PROBLEM REQUIREMENTS - Rewrite the records as a JSON list of strings, one string per line, leaving out blank lines. Begin at the start of the records and stop after the line that has "Software © phpBB Limited", including that line.
=== DATASET ENTRIES ===
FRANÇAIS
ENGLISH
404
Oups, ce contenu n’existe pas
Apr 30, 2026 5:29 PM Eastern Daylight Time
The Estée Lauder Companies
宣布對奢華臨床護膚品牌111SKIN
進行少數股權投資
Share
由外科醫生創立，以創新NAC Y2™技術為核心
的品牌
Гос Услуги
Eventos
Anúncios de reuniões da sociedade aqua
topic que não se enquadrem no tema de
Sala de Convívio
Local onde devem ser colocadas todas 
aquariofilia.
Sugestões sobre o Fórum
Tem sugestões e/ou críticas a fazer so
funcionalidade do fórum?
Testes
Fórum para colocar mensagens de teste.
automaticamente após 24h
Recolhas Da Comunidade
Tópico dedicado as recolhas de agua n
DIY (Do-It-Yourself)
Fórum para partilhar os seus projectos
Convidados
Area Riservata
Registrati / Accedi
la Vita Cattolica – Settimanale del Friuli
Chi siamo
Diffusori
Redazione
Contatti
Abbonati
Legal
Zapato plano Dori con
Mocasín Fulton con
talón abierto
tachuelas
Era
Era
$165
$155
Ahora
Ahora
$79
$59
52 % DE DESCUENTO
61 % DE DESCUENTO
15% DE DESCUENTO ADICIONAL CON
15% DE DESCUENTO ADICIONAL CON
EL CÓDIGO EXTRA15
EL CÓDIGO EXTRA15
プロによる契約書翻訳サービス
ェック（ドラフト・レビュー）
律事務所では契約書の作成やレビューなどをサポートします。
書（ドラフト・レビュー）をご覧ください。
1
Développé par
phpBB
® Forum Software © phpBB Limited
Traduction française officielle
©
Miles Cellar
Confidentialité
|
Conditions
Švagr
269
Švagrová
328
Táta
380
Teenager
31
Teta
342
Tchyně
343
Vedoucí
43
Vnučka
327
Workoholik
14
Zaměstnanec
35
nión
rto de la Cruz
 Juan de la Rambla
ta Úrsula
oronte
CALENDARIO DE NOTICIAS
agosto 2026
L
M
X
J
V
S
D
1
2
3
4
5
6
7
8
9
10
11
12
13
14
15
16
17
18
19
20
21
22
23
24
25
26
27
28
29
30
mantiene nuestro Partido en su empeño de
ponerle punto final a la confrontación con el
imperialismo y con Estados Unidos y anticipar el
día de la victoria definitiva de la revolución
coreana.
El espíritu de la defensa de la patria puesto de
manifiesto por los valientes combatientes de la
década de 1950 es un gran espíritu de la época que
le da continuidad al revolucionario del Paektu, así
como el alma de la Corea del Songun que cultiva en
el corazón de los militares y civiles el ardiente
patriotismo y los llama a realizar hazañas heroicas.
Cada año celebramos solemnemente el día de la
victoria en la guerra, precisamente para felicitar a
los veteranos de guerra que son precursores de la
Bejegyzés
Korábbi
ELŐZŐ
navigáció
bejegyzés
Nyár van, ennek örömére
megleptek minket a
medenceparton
===
RESULT OF THIS TASK -
[
  "FRANÇAIS",
  "ENGLISH",
  "404",
  "Oups, ce contenu n’existe pas",
  "Apr 30, 2026 5:29 PM Eastern Daylight Time",
  "The Estée Lauder Companies",
  "宣布對奢華臨床護膚品牌111SKIN",
  "進行少數股權投資",
  "Share",
  "由外科醫生創立，以創新NAC Y2™技術為核心",
  "的品牌",
  "Гос Услуги",
  "Eventos",
  "Anúncios de reuniões da sociedade aqua",
  "topic que não se enquadrem no tema de",
  "Sala de Convívio",
  "Local onde devem ser colocadas todas ",
  "aquariofilia.",
  "Sugestões sobre o Fórum",
  "Tem sugestões e/ou críticas a fazer so",
  "funcionalidade do fórum?",
  "Testes",
  "Fórum para colocar mensagens de teste.",
  "automaticamente após 24h",
  "Recolhas Da Comunidade",
  "Tópico dedicado as recolhas de agua n",
  "DIY (Do-It-Yourself)",
  "Fórum para partilhar os seus projectos",
  "Convidados",
  "Area Riservata",
  "Registrati / Accedi",
  "la Vita Cattolica – Settimanale del Friuli",
  "Chi siamo",
  "Diffusori",
  "Redazione",
  "Contatti",
  "Abbonati",
  "Legal",
  "Zapato plano Dori con",
  "Mocasín Fulton con",
  "talón abierto",
  "tachuelas",
  "Era",
  "Era",
  "$165",
  "$155",
  "Ahora",
  "Ahora",
  "$79",
  "$59",
  "52 % DE DESCUENTO",
  "61 % DE DESCUENTO",
  "15% DE DESCUENTO ADICIONAL CON",
  "15% DE DESCUENTO ADICIONAL CON",
  "EL CÓDIGO EXTRA15",
  "EL CÓDIGO EXTRA15",
  "プロによる契約書翻訳サービス",
  "ェック（ドラフト・レビュー）",
  "律事務所では契約書の作成やレビューなどをサポートします。",
  "書（ドラフト・レビュー）をご覧ください。",
  "1",
  "Développé par",
  "phpBB",
  "® Forum Software © phpBB Limited"
]